Records shown:
======
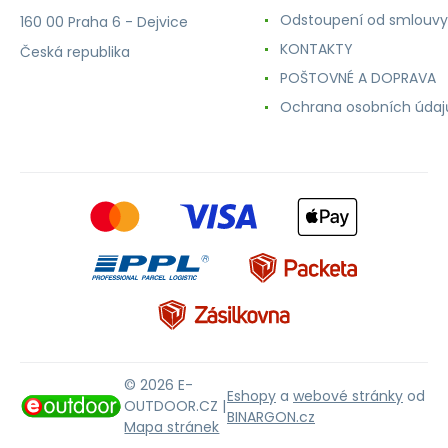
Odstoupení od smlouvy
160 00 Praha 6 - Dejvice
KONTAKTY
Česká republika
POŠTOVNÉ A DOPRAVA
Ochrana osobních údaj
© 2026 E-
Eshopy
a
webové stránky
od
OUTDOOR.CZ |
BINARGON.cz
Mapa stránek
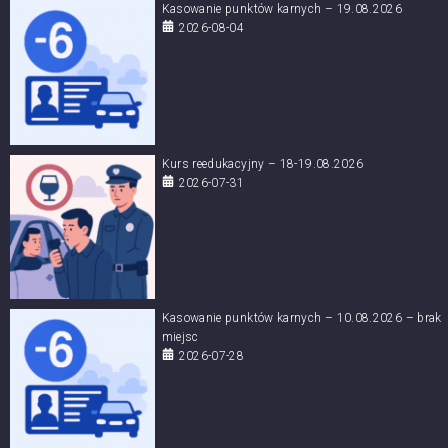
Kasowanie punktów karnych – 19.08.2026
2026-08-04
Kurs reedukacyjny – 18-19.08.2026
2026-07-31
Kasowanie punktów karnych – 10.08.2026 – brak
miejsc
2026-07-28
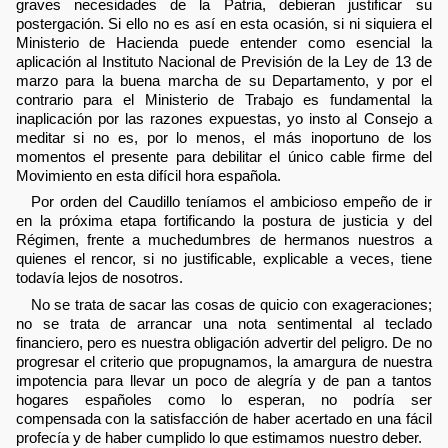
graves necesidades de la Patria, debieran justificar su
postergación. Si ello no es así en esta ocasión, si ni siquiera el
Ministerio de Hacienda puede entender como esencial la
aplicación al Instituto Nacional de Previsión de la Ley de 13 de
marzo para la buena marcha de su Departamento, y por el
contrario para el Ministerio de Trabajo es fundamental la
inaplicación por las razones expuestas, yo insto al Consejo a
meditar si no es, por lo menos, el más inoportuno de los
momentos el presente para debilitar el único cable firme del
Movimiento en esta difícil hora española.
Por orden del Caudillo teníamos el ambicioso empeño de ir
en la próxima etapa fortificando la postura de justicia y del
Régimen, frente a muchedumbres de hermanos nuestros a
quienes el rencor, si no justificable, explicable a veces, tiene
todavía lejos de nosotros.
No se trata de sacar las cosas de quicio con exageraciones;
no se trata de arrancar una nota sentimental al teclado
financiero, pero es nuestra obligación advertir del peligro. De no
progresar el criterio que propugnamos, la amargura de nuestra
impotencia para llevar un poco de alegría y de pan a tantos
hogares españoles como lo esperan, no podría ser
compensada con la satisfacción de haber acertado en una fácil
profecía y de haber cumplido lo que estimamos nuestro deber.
======
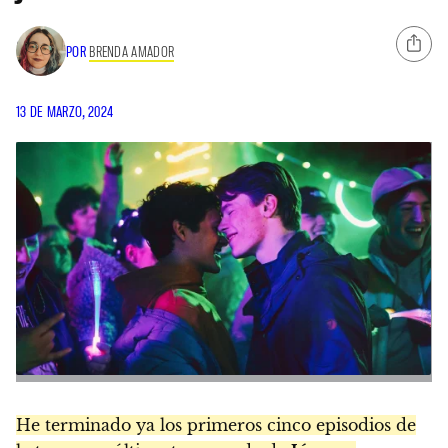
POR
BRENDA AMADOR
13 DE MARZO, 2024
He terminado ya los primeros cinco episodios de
======
What to work on:
The reply should hold only the lines of the listing above starting at the line containing "impotencia para llevar" and ending at the line containing "profecía y de", exactly as written.

Expected answer:
impotencia para llevar un poco de alegría y de pan a tantos
hogares españoles como lo esperan, no podría ser
compensada con la satisfacción de haber acertado en una fácil
profecía y de haber cumplido lo que estimamos nuestro deber.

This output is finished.